:: Data for review ::
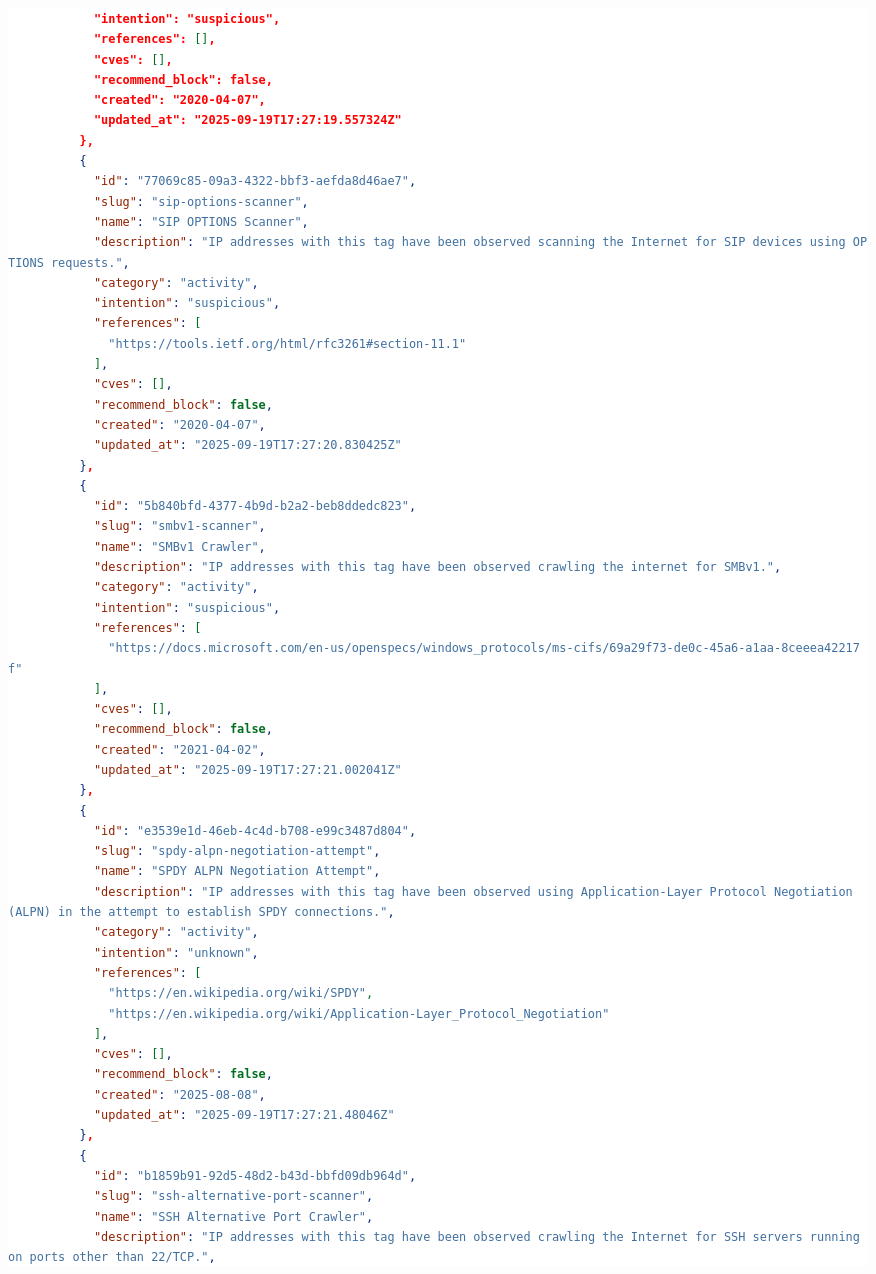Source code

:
```json
            "intention": "suspicious",
            "references": [],
            "cves": [],
            "recommend_block": false,
            "created": "2020-04-07",
            "updated_at": "2025-09-19T17:27:19.557324Z"
          },
          {
            "id": "77069c85-09a3-4322-bbf3-aefda8d46ae7",
            "slug": "sip-options-scanner",
            "name": "SIP OPTIONS Scanner",
            "description": "IP addresses with this tag have been observed scanning the Internet for SIP devices using OPTIONS requests.",
            "category": "activity",
            "intention": "suspicious",
            "references": [
              "https://tools.ietf.org/html/rfc3261#section-11.1"
            ],
            "cves": [],
            "recommend_block": false,
            "created": "2020-04-07",
            "updated_at": "2025-09-19T17:27:20.830425Z"
          },
          {
            "id": "5b840bfd-4377-4b9d-b2a2-beb8ddedc823",
            "slug": "smbv1-scanner",
            "name": "SMBv1 Crawler",
            "description": "IP addresses with this tag have been observed crawling the internet for SMBv1.",
            "category": "activity",
            "intention": "suspicious",
            "references": [
              "https://docs.microsoft.com/en-us/openspecs/windows_protocols/ms-cifs/69a29f73-de0c-45a6-a1aa-8ceeea42217f"
            ],
            "cves": [],
            "recommend_block": false,
            "created": "2021-04-02",
            "updated_at": "2025-09-19T17:27:21.002041Z"
          },
          {
            "id": "e3539e1d-46eb-4c4d-b708-e99c3487d804",
            "slug": "spdy-alpn-negotiation-attempt",
            "name": "SPDY ALPN Negotiation Attempt",
            "description": "IP addresses with this tag have been observed using Application-Layer Protocol Negotiation (ALPN) in the attempt to establish SPDY connections.",
            "category": "activity",
            "intention": "unknown",
            "references": [
              "https://en.wikipedia.org/wiki/SPDY",
              "https://en.wikipedia.org/wiki/Application-Layer_Protocol_Negotiation"
            ],
            "cves": [],
            "recommend_block": false,
            "created": "2025-08-08",
            "updated_at": "2025-09-19T17:27:21.48046Z"
          },
          {
            "id": "b1859b91-92d5-48d2-b43d-bbfd09db964d",
            "slug": "ssh-alternative-port-scanner",
            "name": "SSH Alternative Port Crawler",
            "description": "IP addresses with this tag have been observed crawling the Internet for SSH servers running on ports other than 22/TCP.",
```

:: Exercise goal ::
Using the entries above, give the number of lines that carry the string "name", without anything else.

:: Exercise output ::
4